The expectation was huge. Their debut album, “The Good Will Out” went to No.1 in the UK albums chart, they had Coldplay no less as support band on tour and released more successful music including the critically acclaimed album, “Out of Nothing”.

They had, in the words of the song they recorded for England’s World Cup sortie in 2006, the “World At Their Feet”.

“We were at our most commercially successful standpoint and we just stopped,” says Danny McNamara, lead singer. “No fanfare, no big announcement, nothing. But we didn’t split up, oh no.”

But while they may not have buried Embrace, as individuals they were working on their own projects. The band was on the back burner and in some respects they had only themselves to blame.

They had set the bar extraordinarily high. They could have gone on making albums backing them up with a tour and a clutch of promotional appearances.

That could have been good enough for some bands but not for Embrace. Good was, and still is, not good enough.

“That’s where the bar is,” says Danny. “It’s always been there but it’s just a lot more obvious when you’ve been away for five years and it feels like everyone has forgotten about you.

“It’s why whenever we go away we always come back armed to the teeth with big tunes.

“Embrace is known for having the most amazing fans in the world but if you want your record to matter to more than just your hardcore followers you are going to have to write something that’s such a distilled, burningly amazing tune that no-one can ignore it.”

The indications are that Embrace are about to deliver the goods, armed with those big tunes Danny talks about. And he is lifted by the experience.

“I’m enjoying it because for the first time I’ve accepted that making a great album isn’t easy. In fact, if it’s going to be the best then it’s probably going to be the hardest and we have to take our time.

“But it’s hard for all the right reasons. We’ve not got rich and bloated living on islands with drugs habits.”

The album is still a work in progress but Danny is proud of the story so far.

“After five years of writing we have a bunch of big tunes. Everyone is smiling but we aren’t patting ourselves on the back yet.

“We need to write more and get the performances and the music right. It’s going to take a while but we were born to do this. Mark my words, it’s going to happen.”

Meanwhile, Embrace appear to have rediscovered the reasons that first welded them together as a unit.

With the pressure off, they have had time to evolve – and got a lot better in the process.

“We stopped the runaway train that was speeding out of control and now here we are back to doing what sets us apart again, the thing that’s kept us going all the time.

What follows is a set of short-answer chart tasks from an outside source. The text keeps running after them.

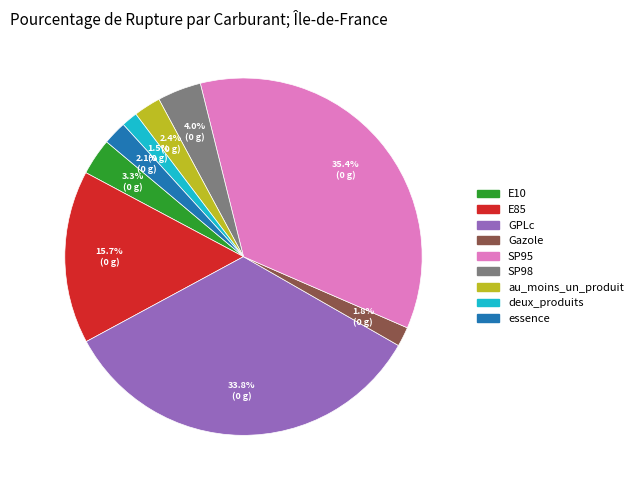

Do Gazole and SP98 together represent more than half of the pie?

No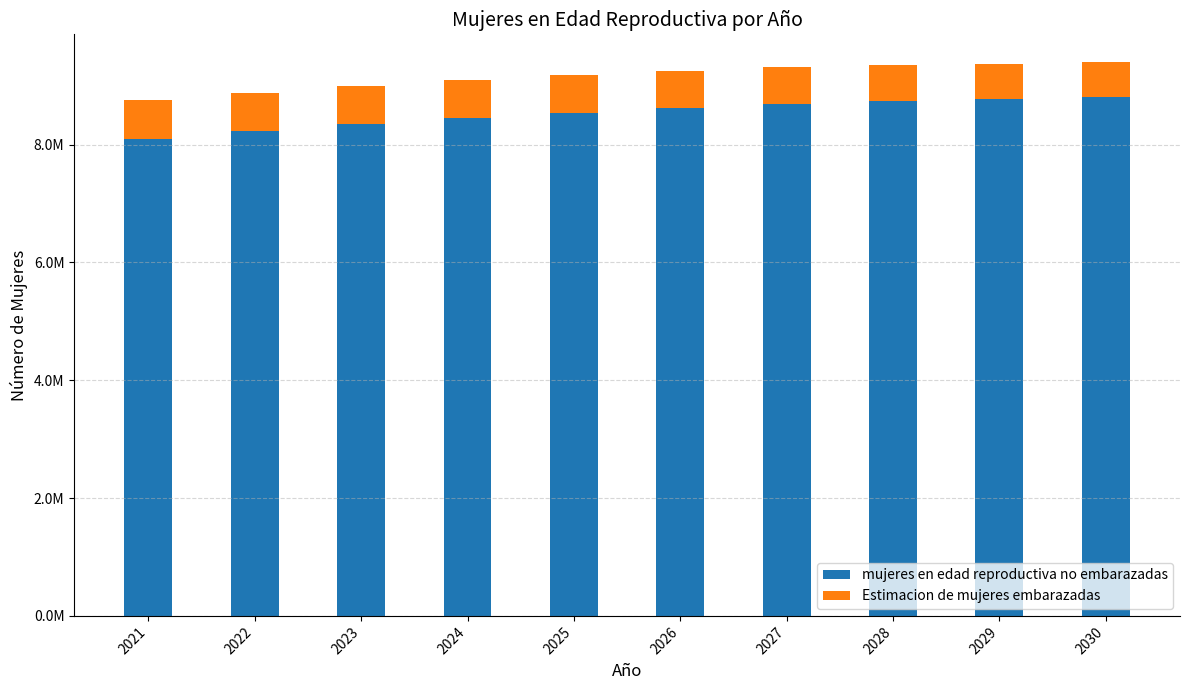

At which category is the sum across all series the highest?

2030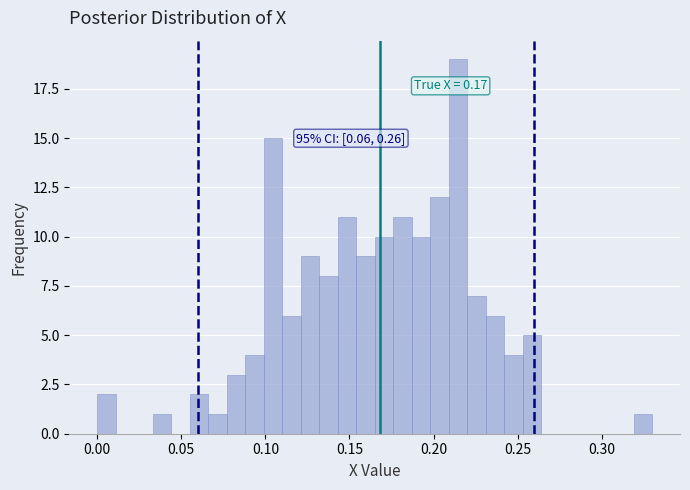

Read against the x-axis, roughly where is the centre of the tallest bar?

0.215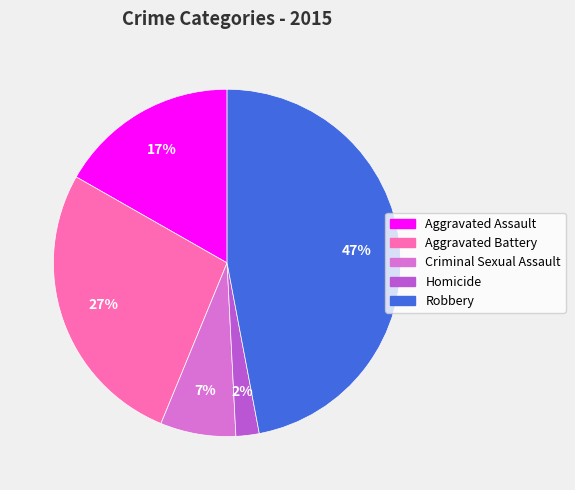

How many segments does this pie chart have?

5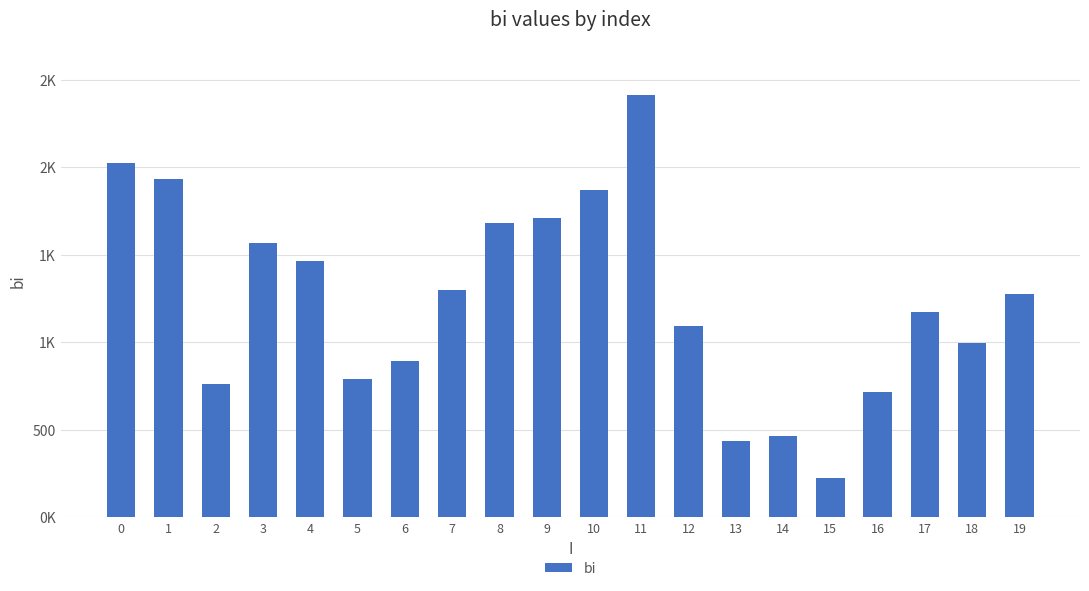

Are the bars horizontal?

No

“The five of us have been together with exactly the same line-up since the start and we are closer now than ever. There’s a chemistry between us that I never really saw before. Being away has enable us all to see it for the first time.”

Danny won’t be drawn on when the album will be released. “It will be out when it’s ready,” he says.

“What will become clear over the coming weeks is that I’m not in this for money, power or fame. I’m writing songs again because it’s really the only thing that makes any sense to me.”

The album, he promises, will deliver.

“What I want is for all the work, all the belief, all the promises we’ve made over the last 15 years to finally be met with the most blindingly unquestionable piece of work we’ve ever created.

“The five of us are in the process of making our best album. A watershed. A landmark album of fearless melody and fearless music.”